两人像老友那样守礼,到中央公园附近散步。肚饿,在街边买了热狗,依偎着吃了。
“到纽约来特地买戒指?”
也许是故意路过,但裕进自己也答不上来。
“有些女孩子生来幸运,在温暖家庭成长、父母疼爱、学业有成,稍后,又嫁到体贴忠诚能干的丈夫。”
“哪里有你说得那么好。”
“而我,注定一世飘泊浪荡江湖。”
“一世十分遥远,言之过早。”
“裕进,我得走了,我这次来是拍外景,得去归队。”
“印子——”
两人在街上紧紧拥抱。
然后,他们微笑道别,在自然历史博物馆门口分手。一转背,印子就默默流泪,她自己也不明所以然,今日的她身上动辄戴着百万美元首饰,全球名城都有产业,家人生活安枕无忧,还为何流泪。
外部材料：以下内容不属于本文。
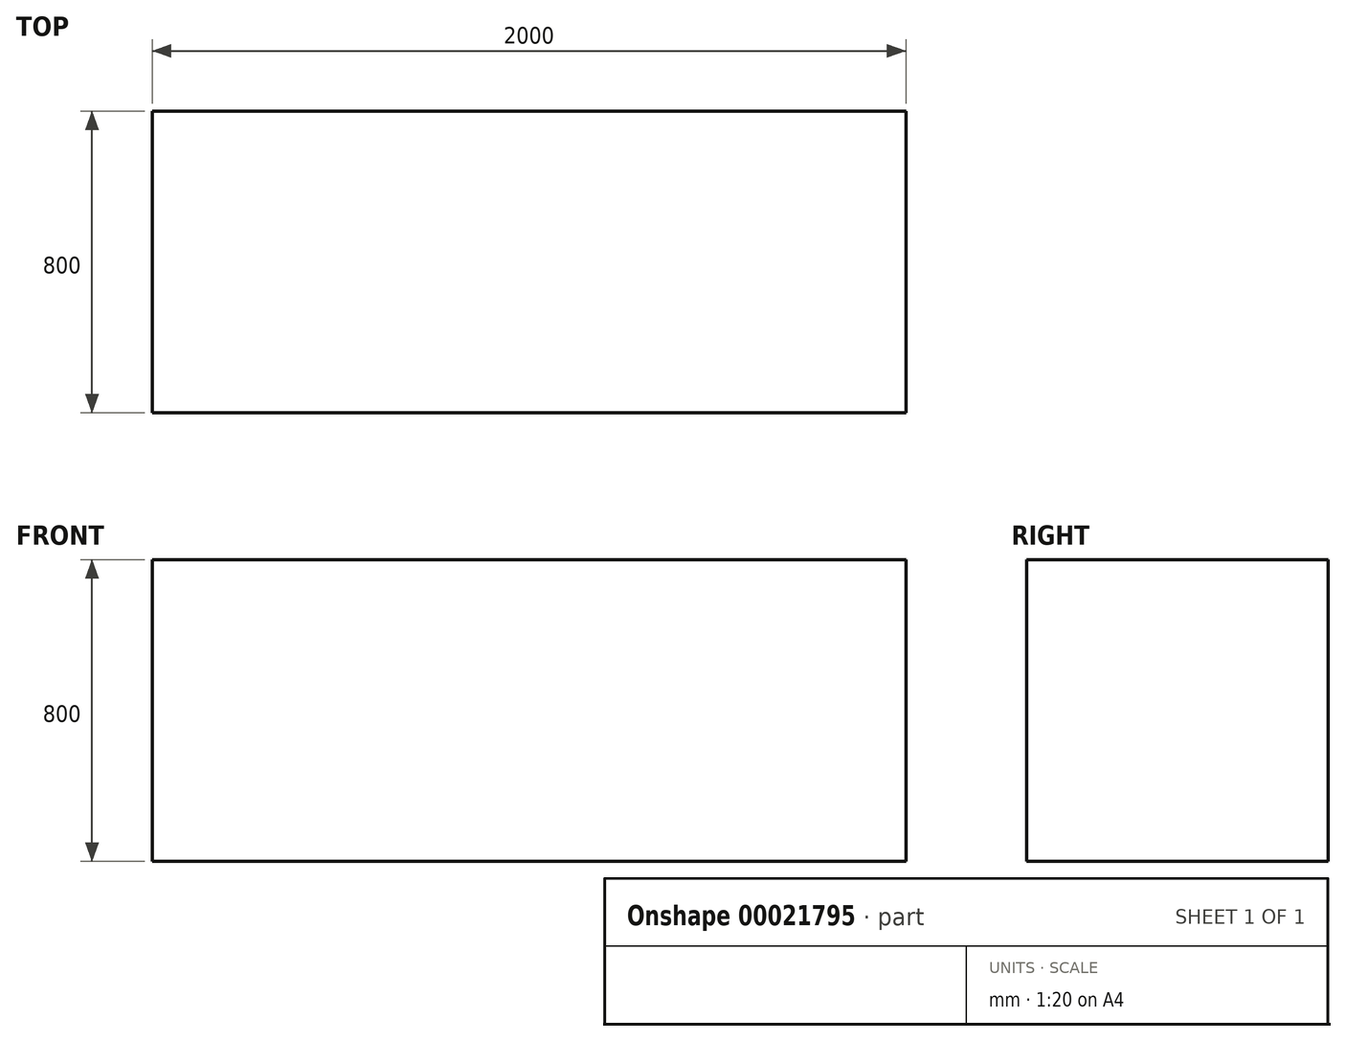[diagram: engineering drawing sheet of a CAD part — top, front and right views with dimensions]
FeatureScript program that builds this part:
annotation { "Feature Type Name" : "Feature", "Feature Type Description" : "" }
export const myFeature = defineFeature(function(context is Context, id is Id, definition is map)
    precondition{}
    {
        {
            var Q0;
            Q0=qCreatedBy(makeId("Top.planeOp"),FACE);
            var sketch = newSketch(context, id + "F0", { "sketchPlane" : qUnion([Q0])});
            skLineSegment(sketch, "E0.bottom", {"start": v(0, 0) * mm, "end": v(2000, 0) * mm});
            skLineSegment(sketch, "E0.top", {"start": v(0, 800) * mm, "end": v(2000, 800) * mm});
            skLineSegment(sketch, "E0.left", {"start": v(0, 0) * mm, "end": v(0, 800) * mm});
            skLineSegment(sketch, "E0.right", {"start": v(2000, 0) * mm, "end": v(2000, 800) * mm});
            skSolve(sketch);
        }
        {
            var Q0;
            Q0=makeQuery(id+"F0.imprint","IMPRINT",FACE,{"disambiguationData":[TD([[makeQuery(id+"F0.imprint","IMPRINT",EDGE,{"derivedFrom":sQuery(id+"F0.wireOp",EDGE,"E0.bottom")}),1.0]])]});
            extrude(context, id + "F1", {"entities" : qUnion([Q0]), "depth" : 800 * mm});
        }
    });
灵魂深处,她知道,那都用她最珍惜最宝贵的一样东西换来,心内揪动地痛。
她约了人,但不是电影外景队。一辆黑色大房车在华道夫酒店门口等她。看见她出现,立刻有一个中年男子下车迎过来。
“急得我,你迟了个多小时。”
印子答:“对不起,我迷路。”
“我只是担心,叫我等,没关系。”
那男子气宇不凡,与洪钜坤不相伯仲,可是更年轻一点。
印子挽住他手臂。
“看中甚么首饰?”
“都很普通。”
“那么,到哈利温斯顿去。”
声音宠爱得几乎软弱。
“改天吧。”
对方很满足,“你甚么都不要,几乎哀求才愿收下礼物。”
印子答:“我已经甚么都有。”
“很多人不明白,以为我俩关系建筑在金钱上。”
印子想一想:“也许,是我欲擒故纵。”
那男子却说:“我一早经已投降,你大获全胜。”
“我们是在打仗吗?”
他诚惶诚恐,“当然不,当然不。”
印子嫣然一笑。
※ ※ ※
日子久了,印子已成精,完全知道该用哪一个角度,在适当时刻,对牢对方,展露她的风情,对人,像对摄影机一样,一视同仁。她天生有观众缘,人愈多,她的魅力挥发得愈是彻底,像那种在晚上才发出浓郁奇香的花朵,叫人迷醉。